European captain torn over ‘diminished’ Ryder Cup

AP – Padraig Harrington was planning to bring a 150-strong travelling party with him to the Ryder Cup, giving the people closest to the European captain something of an inside experience of one of the great events in golf.

“I’m now down to four, something like that,” Harrington said, rather dolefully, as he assessed the wreckage of a tournament that is still scheduled to be played on September 25-27 at Whistling Straits in Wisconsin.

The coronavirus pandemic has ripped up the sporting calendar, but the Ryder Cup survives. So far.

And in a form Harrington knows will be unappetising to many golf enthusiasts and people beyond the sport who are attracted to the boisterous biennial contest between the United States (US) and Europe.

Rory McIlroy and Brooks Koepka, two of the biggest names in golf, have been among a growing group of players to have asked out loud: What’s the point in a Ryder Cup without fans?

Padraig Harrington tees off on the eighth hole during the first round of the Father Son Challenge golf tournament in Orlando. PHOTO: AP

“My friends who don’t play golf are into the Ryder Cup because of the buzz, the atmosphere, the excitement. That’s why the players enjoy it and play it. It’s going to be missed,” Harrington said in a phone interview with The Associated Press.

“If it’s on, it’s without fans. Or without a semblance of fans because there won’t be the ones coming from Europe. If you only have home fans, there’s nothing to cheer for and against. That’s it, at the end of the day.”

Harrington accepts, therefore, the 2020 edition of the Ryder Cup will be a “diminished” product.

But, in the big picture, can it still have wider value?
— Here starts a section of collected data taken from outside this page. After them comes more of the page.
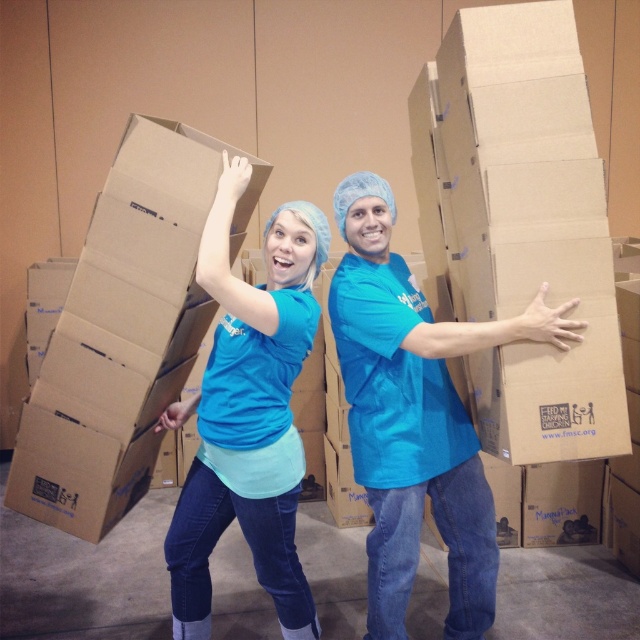
In the scene shown: You are a volunteer at the FEED MY STARVING CHILDREN event and need to place a new box on top of the brown cardboard box at upper left. The new box is the same size as the matte blue shirt at center. Will the new box fit on top?

The brown cardboard box at upper left is shorter than the matte blue shirt at center. Since the new box is the same size as the matte blue shirt at center, it will be taller than the brown cardboard box at upper left. Therefore, the new box may not fit stably on top of the brown cardboard box at upper left due to its height difference.

You are a delivery person who needs to place a new box at the same location as the brown cardboard box at upper left. What coordinates should you use?

The coordinates for the brown cardboard box at upper left are at point (x=124, y=330).

You are standing in a room with a brown cardboard box at upper left. You want to reach it without moving your feet. Can you do it?

The brown cardboard box at upper left is 1.72 meters away from viewer, so you can reach it without moving your feet if your arm length plus height is at least 1.72 meters.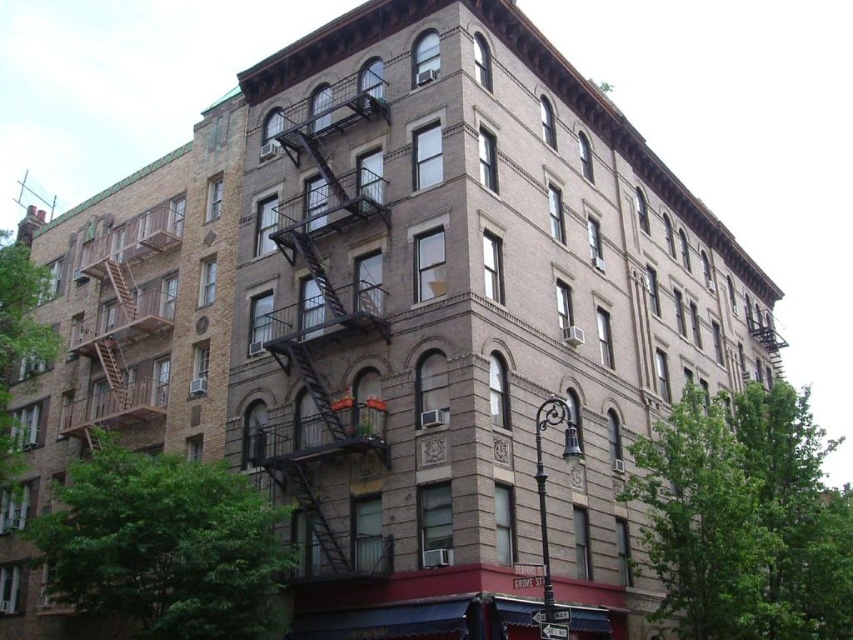
You are standing in front of the apartment building and want to reach the second floor window using either the black metal fire escape at center or the brown wooden fire escape at left. Which fire escape is positioned higher and thus closer to your target?

The black metal fire escape at center is located above the brown wooden fire escape at left, so it is positioned higher and closer to the second floor window.

Consider the image. You are standing in front of the apartment building and want to locate the black metal fire escape at center. According to the coordinates provided, where exactly is it positioned on the building?

The black metal fire escape at center is located at point coordinates 0.480 in the x and 0.383 in the y.

You are a delivery person trying to deliver a package to the apartment above the brown wooden fire escape at left. The package is too large to fit through the door. Can you use the black metal fire escape at center to access the apartment instead?

The black metal fire escape at center has a lesser width compared to brown wooden fire escape at left. Since the package is large, the narrower black metal fire escape at center might not provide enough space to maneuver the package safely. It is advisable to use the wider brown wooden fire escape at left instead.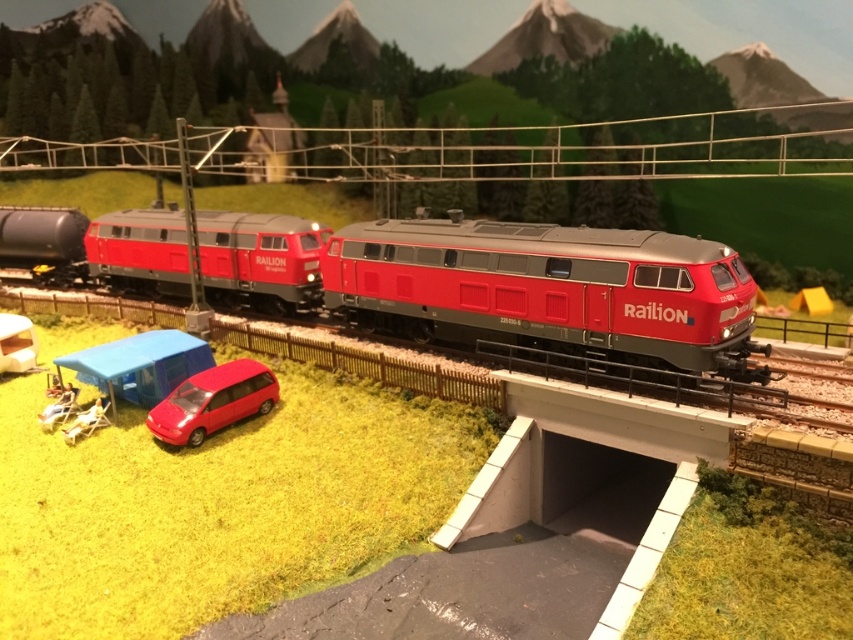
Can you confirm if matte red locomotive at center is smaller than glossy red minivan at lower center?

No, matte red locomotive at center is not smaller than glossy red minivan at lower center.

Is matte red locomotive at center shorter than glossy red minivan at lower center?

No, matte red locomotive at center is not shorter than glossy red minivan at lower center.

Where is `matte red locomotive at center`? The width and height of the screenshot is (853, 640). matte red locomotive at center is located at coordinates (508, 285).

Where is `matte red locomotive at center`? The image size is (853, 640). matte red locomotive at center is located at coordinates (508, 285).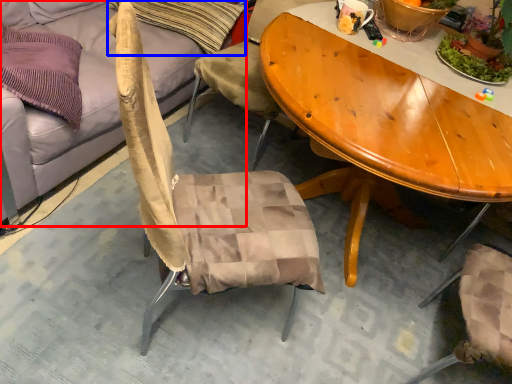
Question: Which object is closer to the camera taking this photo, studio couch (highlighted by a red box) or pillow (highlighted by a blue box)?

Choices:
 (A) studio couch
 (B) pillow

Answer: (A)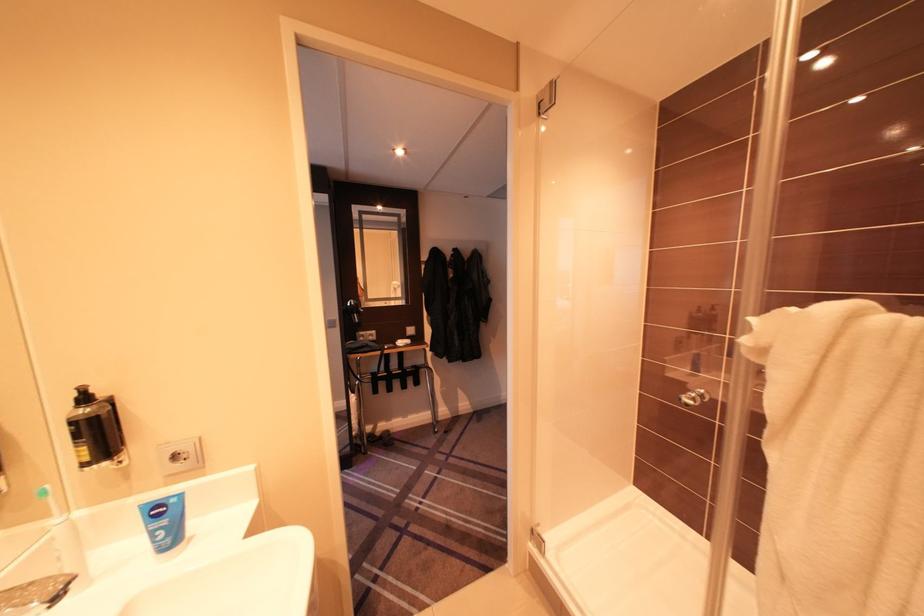
Find the location of a particular element. chrome shower knob is located at coordinates (694, 398).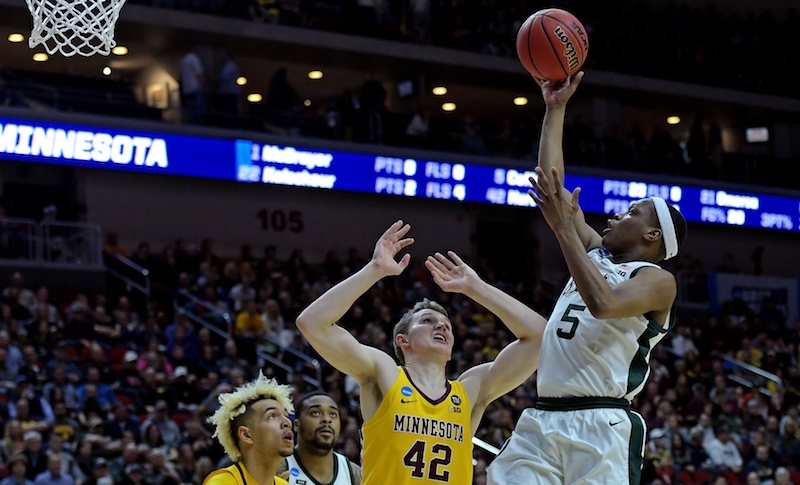
This screenshot has width=800, height=485. I want to click on fans, so click(102, 350).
“The question is, do they take one for sport?” he asked. “Do people sitting at home want the Ryder Cup in a diminished format just so they have sport on TV?

“There is a much bigger thing going on,” Harrington added. “Put it in context of what’s going on in the world. But this is why we are actually talking about the Ryder Cup going ahead. Because, in its current form, it certainly would only go on because sport may need – and people may need – a bit of an uplift.”